A few more updates: Newsletters & RSS

  • We've revamped the LAC Newsletter to be a short curated list of our recent posts and favorite career, money, and happiness content from around the web. View the most recent issue here and hit "subscribe" in the upper left if you're interested.
  • The LAC RSS feed has recently been updated; click here to add the feed if it's not in your reader (I use Feedly).
  • If you're specifically interested in my life and work updates, those have officially moved over to the JennyBlake.me behind-the-business newsletter, where I'll be talking about business, creativity, entrepreneurship, career change, travel and ninja-level systems and tools. 

And now, a little more about each of our new team members . . . 

About Davis Nguyen

Davis Nguyen
Davis Nguyen

Rejection is a hobby . . . at least if you’re Davis Nguyen. He believes that rejection and failure are just normal parts of life, but they should never paralyze you from pursuing your goals. Davis is not timid about cold-emailing people he admires for advice, asking for a discount at the Supermarket, or approaching strangers to ask them to “pick a card.” Because you never know who might say “yes."

Each rejection is a step towards success. Davis received over 200 scholarship rejections while applying for college, but along the way, he also earned enough “yeses” that are allowing him to graduate debt-free.

In 2013, he joined the Quiet Revolution with Susan Cain, his hero and role model, and her business partner to change how the world views introversion; incidentally, Susan and Davis met after a cold-email exchange.

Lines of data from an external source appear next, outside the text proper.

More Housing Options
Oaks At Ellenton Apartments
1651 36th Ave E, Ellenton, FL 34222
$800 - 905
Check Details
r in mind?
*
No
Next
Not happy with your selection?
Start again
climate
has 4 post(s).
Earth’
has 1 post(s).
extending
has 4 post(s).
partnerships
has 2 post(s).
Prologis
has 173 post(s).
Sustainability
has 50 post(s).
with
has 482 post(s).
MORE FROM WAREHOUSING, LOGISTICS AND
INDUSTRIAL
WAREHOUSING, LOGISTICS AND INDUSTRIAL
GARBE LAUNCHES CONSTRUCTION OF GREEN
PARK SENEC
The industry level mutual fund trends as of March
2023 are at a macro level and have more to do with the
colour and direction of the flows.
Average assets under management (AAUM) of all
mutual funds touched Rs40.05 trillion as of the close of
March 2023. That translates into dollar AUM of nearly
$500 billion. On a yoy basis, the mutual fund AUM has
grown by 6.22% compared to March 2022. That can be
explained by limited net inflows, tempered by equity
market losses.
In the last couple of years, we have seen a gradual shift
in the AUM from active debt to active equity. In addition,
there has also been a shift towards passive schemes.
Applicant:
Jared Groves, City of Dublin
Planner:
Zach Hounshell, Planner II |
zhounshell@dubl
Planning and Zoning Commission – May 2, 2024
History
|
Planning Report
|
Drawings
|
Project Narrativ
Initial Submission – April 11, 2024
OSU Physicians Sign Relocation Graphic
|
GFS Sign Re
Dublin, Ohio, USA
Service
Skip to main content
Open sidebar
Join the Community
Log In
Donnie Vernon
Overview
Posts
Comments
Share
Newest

Davis dreams of being a bestselling author, motivational speaker, entrepreneur, and GQ cover model (the last one being the most important…obviously). In his free time, Davis enjoys going to the gym, reading his weight in books, having long meals with friends, watching romantic comedies, traveling, learning new card tricks, playing poker, and of course, seeing how many new ways he can be rejected.

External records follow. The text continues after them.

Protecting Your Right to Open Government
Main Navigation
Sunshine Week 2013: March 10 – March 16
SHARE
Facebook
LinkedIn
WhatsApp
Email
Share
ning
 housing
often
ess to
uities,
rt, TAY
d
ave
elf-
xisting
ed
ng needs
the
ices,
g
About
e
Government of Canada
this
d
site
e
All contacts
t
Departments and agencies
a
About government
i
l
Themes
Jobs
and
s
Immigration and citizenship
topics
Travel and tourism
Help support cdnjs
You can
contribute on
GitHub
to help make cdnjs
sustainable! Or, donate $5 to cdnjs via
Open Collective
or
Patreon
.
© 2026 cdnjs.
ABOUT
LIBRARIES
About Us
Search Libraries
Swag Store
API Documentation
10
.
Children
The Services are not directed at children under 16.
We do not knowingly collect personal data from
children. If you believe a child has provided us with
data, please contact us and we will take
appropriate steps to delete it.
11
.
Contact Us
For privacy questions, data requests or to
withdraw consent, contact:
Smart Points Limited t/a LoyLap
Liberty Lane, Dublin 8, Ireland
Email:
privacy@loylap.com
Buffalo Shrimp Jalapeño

Davis writes about improving social confidence at Speak for the Meek. You can reach him at davis.duong.nguyen [at] gmail.com or by following him on Twitter @speakforthemeek.

About Marisol Dahl

Marisol Dahl
Marisol Dahl

Marisol is currently a Sociology and Education Studies major at Yale University. A longtime New Yorker, she is interested in pursuing a career in education and child advocacy.

Marisol is a board member of the Leadership Institute at Yale, acting as director of a leadership education program for undergraduates. She is also a proud member of Kappa Kappa Gamma, serving as the 2013 Zeta Xi chapter treasurer and as the 2014 Vice President of Organization.

Marisol started her blog in 2011 as a way to document her college years and beyond. When not running around campus and catching up with her school reading, she enjoys spending time with her family, reading dystopian fiction and volunteering in her community.

She can be reached on Twitter at @marisoldahl.

A Video Hello from Both

Their 4-minute video hello gave me a big smile — don't miss the bloopers starting around 2:50!

[youtube id="DHp1I6zJklY"]

Please help give Marisol and Davis a warm welcome to the LAC Team!